#### Aim of the task:
Copy out the line bearing "Pflege 150 ml" and all the lines after it, to the very end of the material below, exactly as written.

________

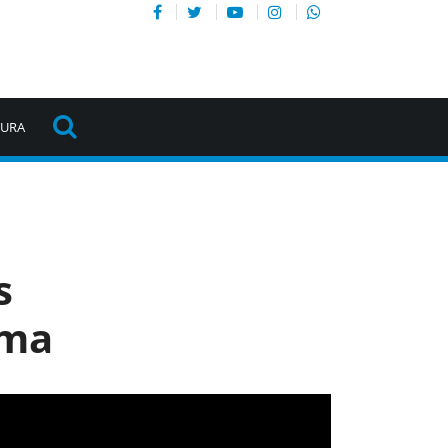
TURA
s
ima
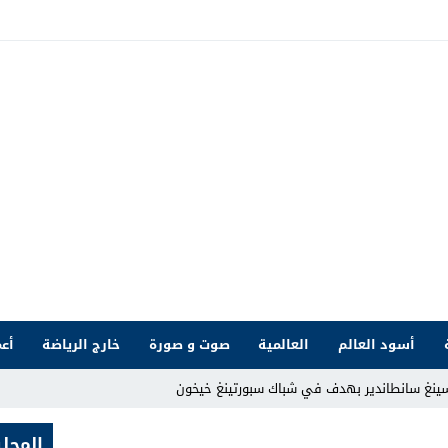
أسود العالم
العالمية
صوت و صورة
خارج الرياضة
أعم
سينغ سانطاندير بهدف في شباك سبورتينغ خيخون
المحلي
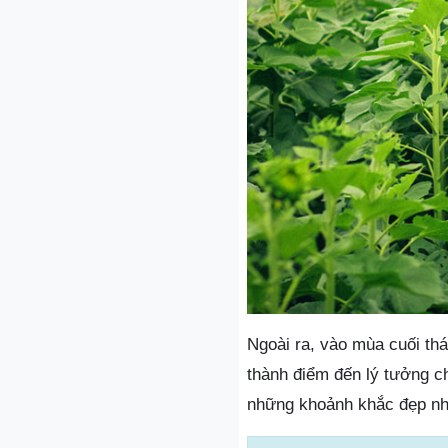
Ngoài ra, vào mùa cuối th
thành điểm đến lý tưởng c
những khoảnh khắc đẹp nh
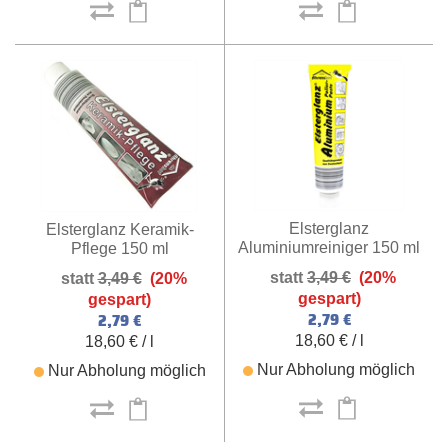
Elsterglanz
Elsterglanz Keramik-
Aluminiumreiniger 150 ml
Pflege 150 ml
3,49 €
(20%
3,49 €
(20%
gespart)
gespart)
2,79 €
2,79 €
18,60 € / l
18,60 € / l
Nur Abholung möglich
Nur Abholung möglich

________

#### Your solution:
Pflege 150 ml
3,49 €
(20%
3,49 €
(20%
gespart)
gespart)
2,79 €
2,79 €
18,60 € / l
18,60 € / l
Nur Abholung möglich
Nur Abholung möglich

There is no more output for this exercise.